Set down the full listing exactly, character for character.

*** Begin section ***

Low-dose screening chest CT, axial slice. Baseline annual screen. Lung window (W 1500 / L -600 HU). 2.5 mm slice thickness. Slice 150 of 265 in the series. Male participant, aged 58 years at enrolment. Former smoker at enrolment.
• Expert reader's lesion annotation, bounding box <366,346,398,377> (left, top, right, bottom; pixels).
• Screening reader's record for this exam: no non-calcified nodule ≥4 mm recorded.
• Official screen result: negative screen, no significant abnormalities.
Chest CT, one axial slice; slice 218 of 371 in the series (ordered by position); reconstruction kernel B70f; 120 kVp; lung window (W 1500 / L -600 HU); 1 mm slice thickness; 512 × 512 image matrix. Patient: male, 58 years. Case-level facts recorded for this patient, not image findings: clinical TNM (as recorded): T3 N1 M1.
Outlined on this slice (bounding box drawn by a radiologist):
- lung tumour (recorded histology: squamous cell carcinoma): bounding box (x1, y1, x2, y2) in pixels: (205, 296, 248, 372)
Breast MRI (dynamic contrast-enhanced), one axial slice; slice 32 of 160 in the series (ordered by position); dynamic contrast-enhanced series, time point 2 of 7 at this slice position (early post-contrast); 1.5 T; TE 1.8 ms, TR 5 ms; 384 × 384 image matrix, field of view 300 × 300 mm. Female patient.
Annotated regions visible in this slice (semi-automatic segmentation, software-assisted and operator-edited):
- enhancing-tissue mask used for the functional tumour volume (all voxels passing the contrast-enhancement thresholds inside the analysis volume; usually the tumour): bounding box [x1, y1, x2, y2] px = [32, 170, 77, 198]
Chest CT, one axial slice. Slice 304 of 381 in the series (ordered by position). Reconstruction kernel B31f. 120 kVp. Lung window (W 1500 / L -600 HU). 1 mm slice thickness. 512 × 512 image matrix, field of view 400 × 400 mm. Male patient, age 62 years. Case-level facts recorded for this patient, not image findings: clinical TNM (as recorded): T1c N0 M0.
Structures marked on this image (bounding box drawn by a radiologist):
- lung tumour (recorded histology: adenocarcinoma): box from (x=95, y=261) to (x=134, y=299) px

*** End section ***

# Solution for this exercise
Low-dose screening chest CT, axial slice. Baseline annual screen. Lung window (W 1500 / L -600 HU). 2.5 mm slice thickness. Slice 150 of 265 in the series. Male participant, aged 58 years at enrolment. Former smoker at enrolment.
• Expert reader's lesion annotation, bounding box <366,346,398,377> (left, top, right, bottom; pixels).
• Screening reader's record for this exam: no non-calcified nodule ≥4 mm recorded.
• Official screen result: negative screen, no significant abnormalities.
Chest CT, one axial slice; slice 218 of 371 in the series (ordered by position); reconstruction kernel B70f; 120 kVp; lung window (W 1500 / L -600 HU); 1 mm slice thickness; 512 × 512 image matrix. Patient: male, 58 years. Case-level facts recorded for this patient, not image findings: clinical TNM (as recorded): T3 N1 M1.
Outlined on this slice (bounding box drawn by a radiologist):
- lung tumour (recorded histology: squamous cell carcinoma): bounding box (x1, y1, x2, y2) in pixels: (205, 296, 248, 372)
Breast MRI (dynamic contrast-enhanced), one axial slice; slice 32 of 160 in the series (ordered by position); dynamic contrast-enhanced series, time point 2 of 7 at this slice position (early post-contrast); 1.5 T; TE 1.8 ms, TR 5 ms; 384 × 384 image matrix, field of view 300 × 300 mm. Female patient.
Annotated regions visible in this slice (semi-automatic segmentation, software-assisted and operator-edited):
- enhancing-tissue mask used for the functional tumour volume (all voxels passing the contrast-enhancement thresholds inside the analysis volume; usually the tumour): bounding box [x1, y1, x2, y2] px = [32, 170, 77, 198]
Chest CT, one axial slice. Slice 304 of 381 in the series (ordered by position). Reconstruction kernel B31f. 120 kVp. Lung window (W 1500 / L -600 HU). 1 mm slice thickness. 512 × 512 image matrix, field of view 400 × 400 mm. Male patient, age 62 years. Case-level facts recorded for this patient, not image findings: clinical TNM (as recorded): T1c N0 M0.
Structures marked on this image (bounding box drawn by a radiologist):
- lung tumour (recorded histology: adenocarcinoma): box from (x=95, y=261) to (x=134, y=299) px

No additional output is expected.